The end-of-year natural gas price outlook has improved “considerably” over the past month following several “hot” weeks, and the gas storage surplus should begin the final quarter of 2007 with gas storage 60 Bcf lower than year-ago levels and fuel oil prices offering a higher “price umbrella,” an energy consultant said Thursday.

Natchez, MS-based Stephen Smith & Associates raised its natural gas price forecast for 4Q2007 by 55 cents to $7.30/MMBtu (Henry Hub) from an earlier estimate of $6.75 on of the expectation for lower gas storage numbers. The odds, said Smith analysts, favor heating degree days (HDD) in 4Q2007 to be higher than a year ago based on the National Weather Service (NWS) and other weather outlooks. The team raised its full-year 2007 gas price to $6.95/MMBtu from $6.80. For 2008, the price forecast was hiked to $6.95/MMBtu from $6.75.

Smith’s forecast came on the heels of the latest Energy Information Administration (EIA) storage data on Thursday, which indicated that 74 Bcf was injected into storage, matching the five-year average for the week and slightly below last year’s 79 Bcf injection (see Daily GPI, Sept. 28). As of Sept. 21, working gas in storage stood at 3,206 Bcf, according to EIA estimates. Stocks are 37 Bcf less than last year at this time and 238 Bcf above the five-year average of 2,968 Bcf. For the week, the East region injected 44 Bcf, while the Producing and West regions chipped in 20 Bcf and 10 Bcf, respectively.
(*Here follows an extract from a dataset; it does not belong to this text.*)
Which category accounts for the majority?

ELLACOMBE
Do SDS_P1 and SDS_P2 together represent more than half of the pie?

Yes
“The primary driver for this eight-week surplus reduction, as might be expected, was a sequence of unusually hot weather as compared with last year,” or 557 total cooling degree days (CDD) for the last eight weeks versus 488 total CDDs for the corresponding period of last year), the analysts said. For the period from Oct. 5 through Jan. 4, 2008, they used a forecast of 7% lower than normal HDDs to drive their storage projection. The NWS, they noted, expects a warm fall. “Last year had 13% lower HDDs for the corresponding period…” and the data indicate “an early January 2008 storage projection, which is 300 Bcf lower than one year earlier.”

The team assumes that in 4Q2007, HDDs will be 7% below 10-year norms, compared with 4Q2006’s HDDs, which were 13% below 10-year norms. Also, the current price for New York Harbor (NYH) 1% sulfur residual fuel oil was standing at more than $9/MMBtu, compared with an average price of $6.43/MMBtu in 4Q2006.

“Our ‘base case’ price outlook for November bidweek outlook…assumes an environment of $75-85 WTI [West Texas Intermediate] for the next month or two, private weather service projections of CDDs through Oct. 5, 93% of HDD norms for Oct. 6-Nov. 2, and no major hurricane disruptions to gas supply through hurricane season,” analysts stated in a report.

In their assumptions, the analysts estimate a late October gas-to-resid spread in the range of minus $2.00/MMBtu to minus $1.00/MMBtu. At an assumed NYH 1% resid price of $8.75/MMBtu (up 25 cents/MMBtu from two weeks ago) for late October, Smith analysts implied “a likely” November Henry Hub bidweek price range of $6.75-7.75/MMBtu.